Sono passati alcuni giorni dal passaggio del ciclone a Manakara, Giangavino ce ne parla e ci aggiorna sulla situazione delle 10 scuole che sosteniamo
In questo angolo di mondo si parlava del ciclone Batsirai in arrivo sulla costa orientale malgascia da qualche settimana, ma fino al giorno prima, ossia sabato pomeriggio scorso, la vita trascorreva pressoché normale: tanta gente per le strade e mercati super affollati come qualsiasi giorno della settimana! Con info incerte sull’orario esatto d’arrivo mi sono preso la briga di fare un giro nelle “nostre” 10 scuole, le più povere di Manakara. Le ho trovate piene di gente, dato che il Governo le aveva riconvertite in rifugio per gli abitanti dei rispettivi quartieri che vivono in abitazioni più precarie. Con i pochi averi caricati a spalla, famiglie variegate e variopinte prendevano spazio nelle aule, dove fino alla settimana prima avevamo provveduto a fare la distribuzione agli studenti dei kit scolastici ed era stata una gran festa.
Vedere gli stessi bambini a distanza di così poco tempo, in un contesto talmente diverso, mi ha fatto sussultare! Percepire la loro inquietudine, ascoltare le loro richieste, mi ha fatto improvvisamente sperare che la serata e la notte passasse presto per tutti!
Nel pomeriggio il vento cominciava ad alzarsi e la pioggia a cadere in maniera più insistente: le strade si sono improvvisamente svuotate, i negozi sono stati chiusi, le persone predisponevano sacchi di sabbia sui tetti di lamiera più precari e sugli usci di casa…
All’imbrunire è andata via la luce (staccata per ragioni di sicurezza). Dalle 18 di sabato alle 6 di domenica abbiamo passato ore di apnea, in compagnia del soffiare del vento sempre più forte e delle secchiate d’acqua che si abbattevano sulle finestre. Dopo una decina d’ore in dormiveglia, alle prime luci dell’alba, ciò che vedevo dalla mia finestra non era per niente edificante. Tetti divelti, alberi caduti, strade sbarrate erano lo “spettacolo” che la domenica mattina ci aveva riservato. L’Oceano Indiano, a qualche centinaio di metri dal centro, ancora faceva sentire il suo brusio sordo e incessante.
Come per un senso di liberazione, la gente si è riversata per le strade, a fare la conta dei danni e a sincerarsi che i vicini stessero bene.

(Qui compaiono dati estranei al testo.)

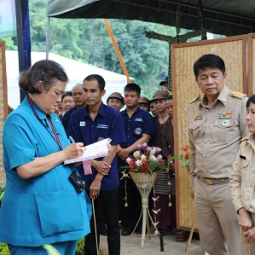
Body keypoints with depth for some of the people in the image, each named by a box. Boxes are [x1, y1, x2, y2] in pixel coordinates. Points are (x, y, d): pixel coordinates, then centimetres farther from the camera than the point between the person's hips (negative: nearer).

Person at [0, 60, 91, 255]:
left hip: (64, 210, 9)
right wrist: (64, 154, -17)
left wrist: (78, 154, 1)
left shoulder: (53, 118, 14)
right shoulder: (19, 120, -15)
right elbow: (25, 169, -25)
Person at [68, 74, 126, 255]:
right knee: (89, 224, 11)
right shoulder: (76, 116, -1)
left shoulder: (114, 116, -7)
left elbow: (113, 149, -9)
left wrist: (98, 178, -14)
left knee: (112, 224, 8)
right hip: (85, 178, 2)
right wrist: (94, 163, -16)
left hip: (108, 179, -2)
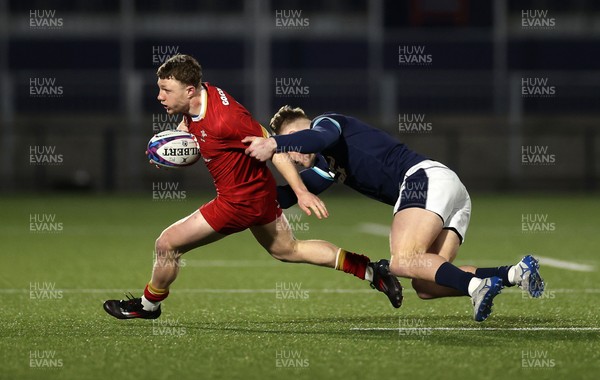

Anch’io mi sono recato a casa di colleghi e amici: ciascuno aveva la sua storia e aneddoto da raccontare.
Neanche il tempo di riordinare le idee che è venuto il tempo di sapere come era andata nelle nostre scuole e di come stavano i nostri bambini e i loro familiari sfollati: i danni in alcune sono ingenti, la scuoletta di Ampasimandoro, a 50 metri dal mare, è stata la più colpita: 3 aule sono inagibili e la copertura è stata completamente divelta. Vedere 2 maestrine e 2 bambine di terza elementare (Patricia e Chantal), che con tanta dedizione provavano a recuperare i quaderni inzuppati, i poster caduti e in banchi coperti di fango non mi ha lasciato indifferente e un pizzico di commozione è subentrato. Anche le altre scuole hanno subito danni, in particolar modo ai tetti, ci siamo ripromessi di fare in modo che possano riprender le lezioni, annunciate per lunedì prossimo, nelle migliori condizioni possibili.
La corrente elettrica ha ora ripreso ad essere erogata seppur a singhiozzo, le maggiori vie di comunicazione sono danneggiate, al mercato alcuni generi di prima necessità potrebbero scarseggiare dato che i più abbienti si possono permettere di fare scorte ma i poveri che vivono alla giornata rimangono irrimediabilmente indietro.
Scrivo queste righe dopo che assieme ai colleghi abbiamo terminato di elaborare i dati raccolti sul terreno ieri, facendo stima dei danni e stabilendo priorità. Su dieci, solo due edifici non necessitano di interventi, la nostra intenzione è di non lasciare sole le “nostre” scuole e sostenerle nella ricostruzione.